**Records provided:**
○ ○ ○ ○

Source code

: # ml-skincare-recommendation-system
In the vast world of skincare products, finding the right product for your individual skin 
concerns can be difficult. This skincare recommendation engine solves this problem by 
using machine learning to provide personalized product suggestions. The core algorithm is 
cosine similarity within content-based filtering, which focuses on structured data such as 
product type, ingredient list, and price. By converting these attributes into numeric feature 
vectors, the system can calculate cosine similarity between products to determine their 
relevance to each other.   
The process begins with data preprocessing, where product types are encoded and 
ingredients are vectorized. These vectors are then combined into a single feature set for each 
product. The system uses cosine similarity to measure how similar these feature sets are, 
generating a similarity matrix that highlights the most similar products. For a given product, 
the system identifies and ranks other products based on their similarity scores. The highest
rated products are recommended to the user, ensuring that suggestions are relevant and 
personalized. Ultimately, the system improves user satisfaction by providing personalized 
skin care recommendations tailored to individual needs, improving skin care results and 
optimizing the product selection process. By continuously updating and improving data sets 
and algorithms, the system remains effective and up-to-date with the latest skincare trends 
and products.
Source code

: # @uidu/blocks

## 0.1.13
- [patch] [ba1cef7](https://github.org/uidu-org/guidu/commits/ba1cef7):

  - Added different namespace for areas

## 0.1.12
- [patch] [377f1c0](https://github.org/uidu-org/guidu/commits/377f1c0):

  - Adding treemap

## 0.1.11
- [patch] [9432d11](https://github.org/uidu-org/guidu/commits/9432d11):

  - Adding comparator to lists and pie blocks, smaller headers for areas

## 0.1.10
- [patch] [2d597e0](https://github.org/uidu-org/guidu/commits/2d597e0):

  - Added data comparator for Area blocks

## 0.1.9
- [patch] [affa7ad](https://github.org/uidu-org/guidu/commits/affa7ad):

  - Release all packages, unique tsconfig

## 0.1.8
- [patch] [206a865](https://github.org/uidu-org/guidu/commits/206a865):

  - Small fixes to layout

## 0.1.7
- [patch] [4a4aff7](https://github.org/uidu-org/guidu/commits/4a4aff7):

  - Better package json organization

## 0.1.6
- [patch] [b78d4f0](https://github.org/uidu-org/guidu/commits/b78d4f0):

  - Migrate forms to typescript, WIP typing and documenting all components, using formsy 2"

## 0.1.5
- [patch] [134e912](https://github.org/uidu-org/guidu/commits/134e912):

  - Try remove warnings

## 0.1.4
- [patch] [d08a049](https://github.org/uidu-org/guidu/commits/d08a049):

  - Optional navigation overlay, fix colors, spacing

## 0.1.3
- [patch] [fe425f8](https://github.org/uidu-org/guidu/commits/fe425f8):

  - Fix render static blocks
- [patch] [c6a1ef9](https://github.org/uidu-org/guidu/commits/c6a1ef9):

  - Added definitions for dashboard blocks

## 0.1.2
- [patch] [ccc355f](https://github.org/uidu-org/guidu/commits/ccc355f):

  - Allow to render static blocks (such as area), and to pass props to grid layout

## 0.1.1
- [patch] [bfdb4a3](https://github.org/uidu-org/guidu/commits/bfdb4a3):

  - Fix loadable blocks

○ ○ ○ ○

**Prompt:** A word-for-word copy of all the entries is required.

**Written solution:**
Source code

: # ml-skincare-recommendation-system
In the vast world of skincare products, finding the right product for your individual skin 
concerns can be difficult. This skincare recommendation engine solves this problem by 
using machine learning to provide personalized product suggestions. The core algorithm is 
cosine similarity within content-based filtering, which focuses on structured data such as 
product type, ingredient list, and price. By converting these attributes into numeric feature 
vectors, the system can calculate cosine similarity between products to determine their 
relevance to each other.   
The process begins with data preprocessing, where product types are encoded and 
ingredients are vectorized. These vectors are then combined into a single feature set for each 
product. The system uses cosine similarity to measure how similar these feature sets are, 
generating a similarity matrix that highlights the most similar products. For a given product, 
the system identifies and ranks other products based on their similarity scores. The highest
rated products are recommended to the user, ensuring that suggestions are relevant and 
personalized. Ultimately, the system improves user satisfaction by providing personalized 
skin care recommendations tailored to individual needs, improving skin care results and 
optimizing the product selection process. By continuously updating and improving data sets 
and algorithms, the system remains effective and up-to-date with the latest skincare trends 
and products.
Source code

: # @uidu/blocks

## 0.1.13
- [patch] [ba1cef7](https://github.org/uidu-org/guidu/commits/ba1cef7):

  - Added different namespace for areas

## 0.1.12
- [patch] [377f1c0](https://github.org/uidu-org/guidu/commits/377f1c0):

  - Adding treemap

## 0.1.11
- [patch] [9432d11](https://github.org/uidu-org/guidu/commits/9432d11):

  - Adding comparator to lists and pie blocks, smaller headers for areas

## 0.1.10
- [patch] [2d597e0](https://github.org/uidu-org/guidu/commits/2d597e0):

  - Added data comparator for Area blocks

## 0.1.9
- [patch] [affa7ad](https://github.org/uidu-org/guidu/commits/affa7ad):

  - Release all packages, unique tsconfig

## 0.1.8
- [patch] [206a865](https://github.org/uidu-org/guidu/commits/206a865):

  - Small fixes to layout

## 0.1.7
- [patch] [4a4aff7](https://github.org/uidu-org/guidu/commits/4a4aff7):

  - Better package json organization

## 0.1.6
- [patch] [b78d4f0](https://github.org/uidu-org/guidu/commits/b78d4f0):

  - Migrate forms to typescript, WIP typing and documenting all components, using formsy 2"

## 0.1.5
- [patch] [134e912](https://github.org/uidu-org/guidu/commits/134e912):

  - Try remove warnings

## 0.1.4
- [patch] [d08a049](https://github.org/uidu-org/guidu/commits/d08a049):

  - Optional navigation overlay, fix colors, spacing

## 0.1.3
- [patch] [fe425f8](https://github.org/uidu-org/guidu/commits/fe425f8):

  - Fix render static blocks
- [patch] [c6a1ef9](https://github.org/uidu-org/guidu/commits/c6a1ef9):

  - Added definitions for dashboard blocks

## 0.1.2
- [patch] [ccc355f](https://github.org/uidu-org/guidu/commits/ccc355f):

  - Allow to render static blocks (such as area), and to pass props to grid layout

## 0.1.1
- [patch] [bfdb4a3](https://github.org/uidu-org/guidu/commits/bfdb4a3):

  - Fix loadable blocks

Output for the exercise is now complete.